EXERCISE INSTRUCTIONS:
Reproduce the lines of the material below, from the line containing "Show Motors sub sections" up to and including the line containing "ominous developments, a truly memorable".

EXTRACTED RECORDS:
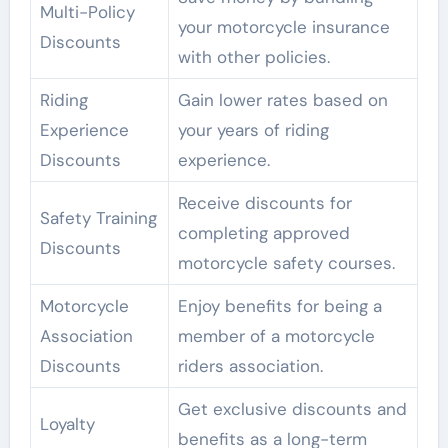
Multi-Policy
your motorcycle insurance
Discounts
with other policies.
Riding
Gain lower rates based on
Experience
your years of riding
Discounts
experience.
Receive discounts for
Safety Training
completing approved
Discounts
motorcycle safety courses.
Motorcycle
Enjoy benefits for being a
Association
member of a motorcycle
Discounts
riders association.
Get exclusive discounts and
Loyalty
benefits as a long-term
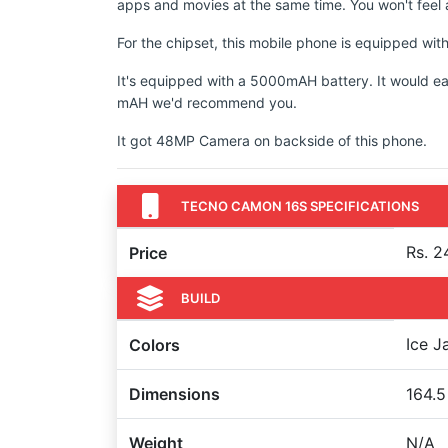
apps and movies at the same time. You won't feel a
For the chipset, this mobile phone is equipped wi
It's equipped with a 5000mAH battery. It would ea
mAH we'd recommend you.
It got 48MP Camera on backside of this phone.
TECNO CAMON 16S SPECIFICATIONS
Rs. 2
Price
BUILD
Ice J
Colors
Dimensions
164.5
Weight
N/A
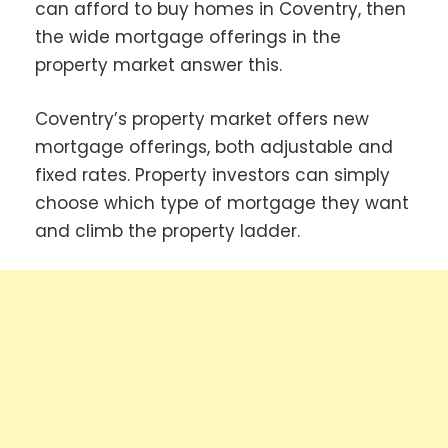
can afford to buy homes in Coventry, then
the wide mortgage offerings in the
property market answer this.
Coventry’s property market offers new
mortgage offerings, both adjustable and
fixed rates. Property investors can simply
choose which type of mortgage they want
and climb the property ladder.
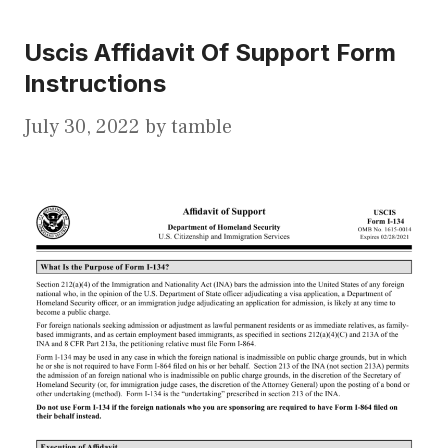
Uscis Affidavit Of Support Form
Instructions
July 30, 2022
by
tamble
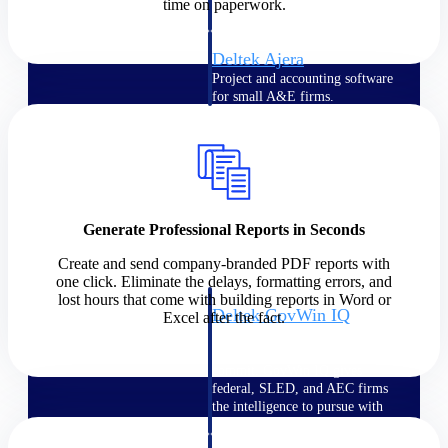
field-to-office tools for
time on paperwork.
construction.
Deltek Ajera
Project and accounting software
for small A&E firms.
Opportunity Intelligence
Opportunity
Intelligence
Generate Professional Reports in Seconds
Create and send company-branded PDF reports with
one click. Eliminate the delays, formatting errors, and
lost hours that come with building reports in Word or
Deltek GovWin IQ
Excel after the fact.
Know which opportunities fit
your business before you
commit. GovWin IQ gives
federal, SLED, and AEC firms
the intelligence to pursue with
confidence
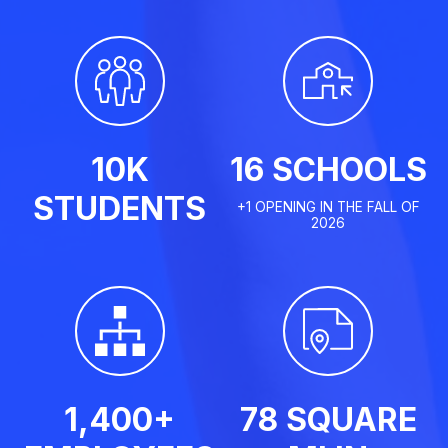
10K
16 SCHOOLS
STUDENTS
+1 OPENING IN THE FALL OF
2026
1,400+
78 SQUARE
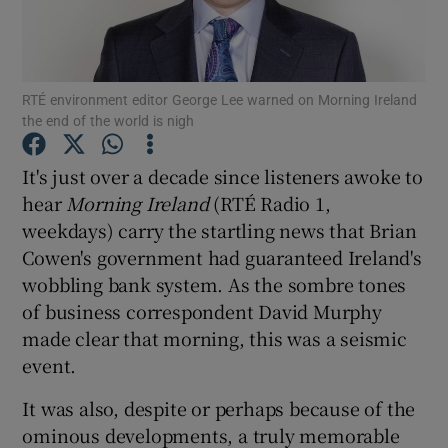
Show Motors sub sections
RTÉ environment editor George Lee warned on Morning Ireland
the end of the world is nigh
Show Podcasts sub sections
It's just over a decade since listeners awoke to
hear
Morning Ireland
(RTÉ Radio 1,
weekdays) carry the startling news that Brian
Cowen's government had guaranteed Ireland's
wobbling bank system. As the sombre tones
of business correspondent David Murphy
Show Gaeilge sub sections
made clear that morning, this was a seismic
event.
Show History sub sections
It was also, despite or perhaps because of the
ominous developments, a truly memorable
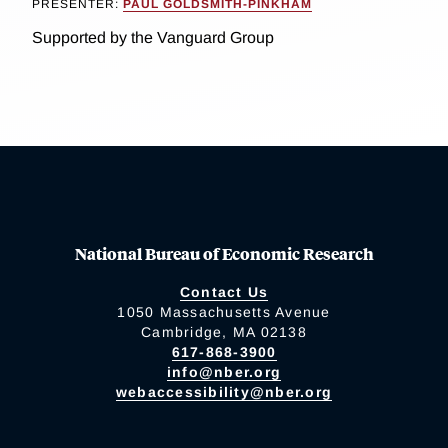
PRESENTER:
PAUL GOLDSMITH-PINKHAM
Supported by the Vanguard Group
National Bureau of Economic Research
Contact Us
1050 Massachusetts Avenue
Cambridge, MA 02138
617-868-3900
info@nber.org
webaccessibility@nber.org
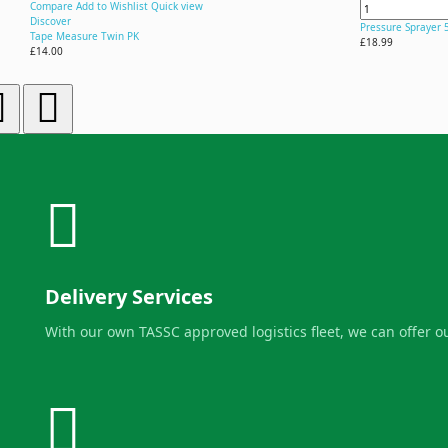
Compare
Add to Wishlist
Quick view
Discover
Pressure Sprayer 
Tape Measure Twin PK
£18.99
£14.00
Delivery Services
With our own TASSC approved logistics fleet, we can offer 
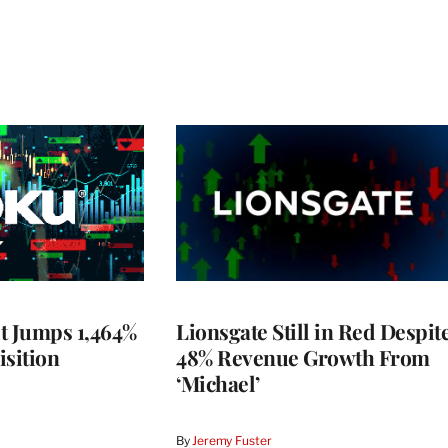
t Jumps 1,464%
Lionsgate Still in Red Despit
isition
48% Revenue Growth From
‘Michael’
By
Jeremy Fuster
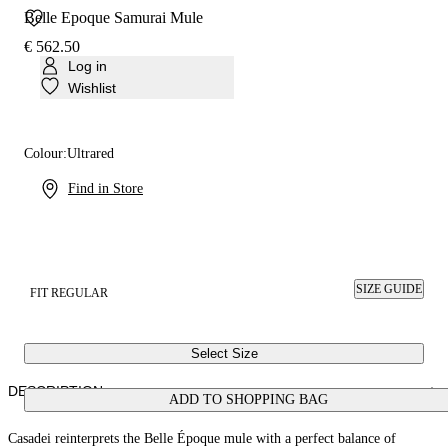
Belle Epoque Samurai Mule
€ 562.50
Log in
Wishlist
Colour:
Ultrared
Find in Store
SIZE GUIDE
FIT REGULAR
Select Size
DESCRIPTION
ADD TO SHOPPING BAG
Casadei reinterprets the Belle Époque mule with a perfect balance of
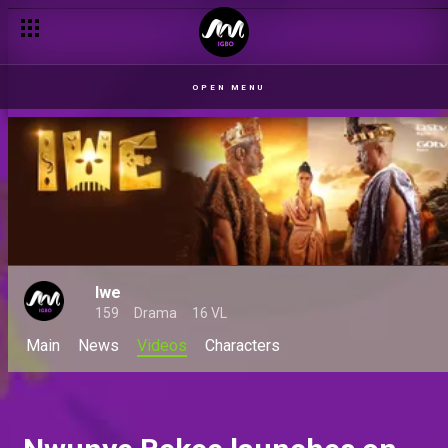
OPEN MENU
Iwe
159
Drama
16 VL
Main
News
Videos
Characters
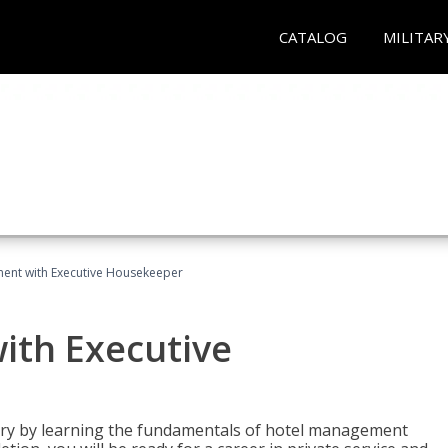
CATALOG
MILITAR
ent with Executive Housekeeper
ith Executive
stry by learning the fundamentals of hotel management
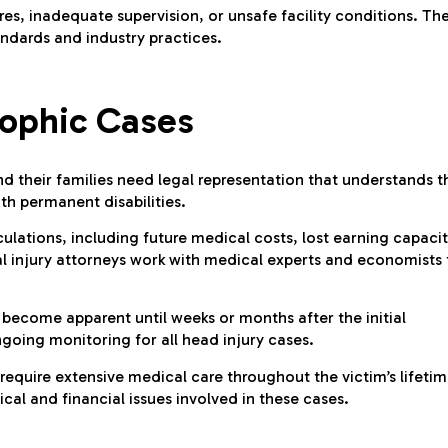
res, inadequate supervision, or unsafe facility conditions. Th
andards and industry practices.
rophic Cases
nd their families need legal representation that understands t
th permanent disabilities.
lations, including future medical costs, lost earning capacit
l injury attorneys work with medical experts and economists 
become apparent until weeks or months after the initial
oing monitoring for all head injury cases.
 require extensive medical care throughout the victim’s lifetim
al and financial issues involved in these cases.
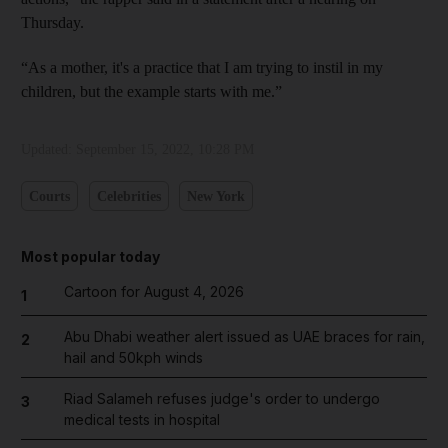
Thursday.
“As a mother, it's a practice that I am trying to instil in my
children, but the example starts with me.”
Updated:
September 15, 2022, 10:28 PM
Courts
Celebrities
New York
Most popular today
Cartoon for August 4, 2026
1
Abu Dhabi weather alert issued as UAE braces for rain,
2
hail and 50kph winds
Riad Salameh refuses judge's order to undergo
3
medical tests in hospital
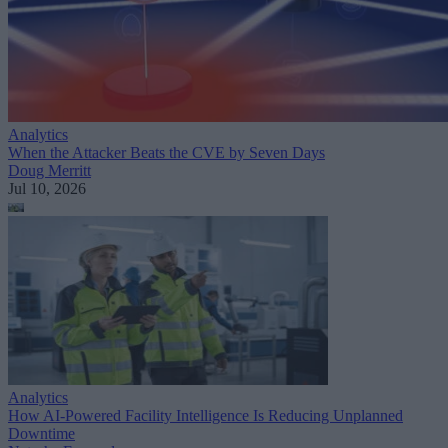
Analytics
When the Attacker Beats the CVE by Seven Days
Doug Merritt
Jul 10, 2026
Analytics
How AI-Powered Facility Intelligence Is Reducing Unplanned
Downtime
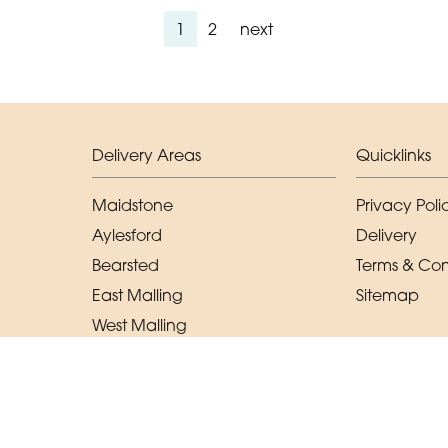
1
2
next
Delivery Areas
Quicklinks
Maidstone
Privacy Poli
Aylesford
Delivery
Bearsted
Terms & Con
East Malling
Sitemap
West Malling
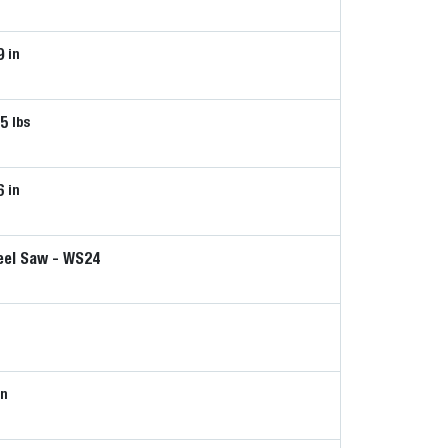
9
in
65
lbs
6
in
el Saw - WS24
n
in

FINISHED TASK:
Show Motors sub sections
RTÉ environment editor George Lee warned on Morning Ireland
the end of the world is nigh
Show Podcasts sub sections
It's just over a decade since listeners awoke to
hear
Morning Ireland
(RTÉ Radio 1,
weekdays) carry the startling news that Brian
Cowen's government had guaranteed Ireland's
wobbling bank system. As the sombre tones
of business correspondent David Murphy
Show Gaeilge sub sections
made clear that morning, this was a seismic
event.
Show History sub sections
It was also, despite or perhaps because of the
ominous developments, a truly memorable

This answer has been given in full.